*Selected excerpt:*
☆ ☆ ☆ ☆ ☆

Over one hundred days after setting foot on a flat Texas highway at dawn, a group of Buddhist monks arrived on the periphery of Washington, D.C., the sunny saffron of their robes unmistakable against the city’s grayscale backdrop of snow and concrete. Across eight states, they had walked through small towns and state capitals, offering a simple gift to witnesses of their journey: a reminder that peace transcends policy and protest—and is accessible to all as a contemplative way of being in the world.
This Walk for Peace—neither branded as protest nor staged as performance, but undertaken as pilgrimage—culminated Tuesday, February 10th, 2026, with an interfaith service held at Washington National Cathedral. The monks (or bhantes, as they are known in Pali) were joined by the dean of the cathedral, Reverend Randy Hollerith, and Bishop Mariann Budde—the latter of whom many will remember for the stirring plea for mercy she voiced before President Donald Trump following his 2025 inauguration. In a season marked by political malaise and collective exhaustion, during an unusually hard winter that has beleaguered the Southern states that served as the monks’ stepping stones, their presence in the nation’s capital feels almost disorientingly gentle.

☆ ☆ ☆ ☆ ☆

*Given data:*
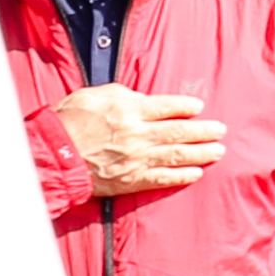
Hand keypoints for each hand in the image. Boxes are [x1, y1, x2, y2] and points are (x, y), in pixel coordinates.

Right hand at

☆ ☆ ☆ ☆ ☆

*Complete the following:*
a – In the article about the monks' Walk for Peace, what event marked the end of the journey?
b – Carry the article about the Buddhist monks' Walk for Peace forward with its next paragraph, picking up after its final sentence.

*Task answers:*
a – An interfaith service held at Washington National Cathedral on Tuesday, February 10th, 2026.

b –
As long as the 2,300-mile distance traveled was, longer still is the tradition of the peace walk. As the monks entered the District, their robes and accoutrements swaying from their bodies as they moved in unhurried procession, the layers of whispering cloth echoed back to the Dhammayietra, the peace walks of Cambodia that saw monks and laypeople cross mine-scarred land in the hope of collective healing. In 1930, Mahatma Gandhi led the Salt March, a 240-mile nonviolent protest against British salt taxes in colonial India. This act of walking as resistance or moral witness helped define the concept of satyagraha (“truth-force”) that influenced later movements for civil rights and justice around the world. And in the United States, the Selma to Montgomery marches in 1965 similarly used sustained walking to demand voting rights for African Americans. Over the course of three weeks, hundreds of advocates—guided by leaders like Dr. Martin Luther King, Jr.—made their way from Selma, Alabama, to the state capital in Montgomery, helping catalyze the passage of the Voting Rights Act.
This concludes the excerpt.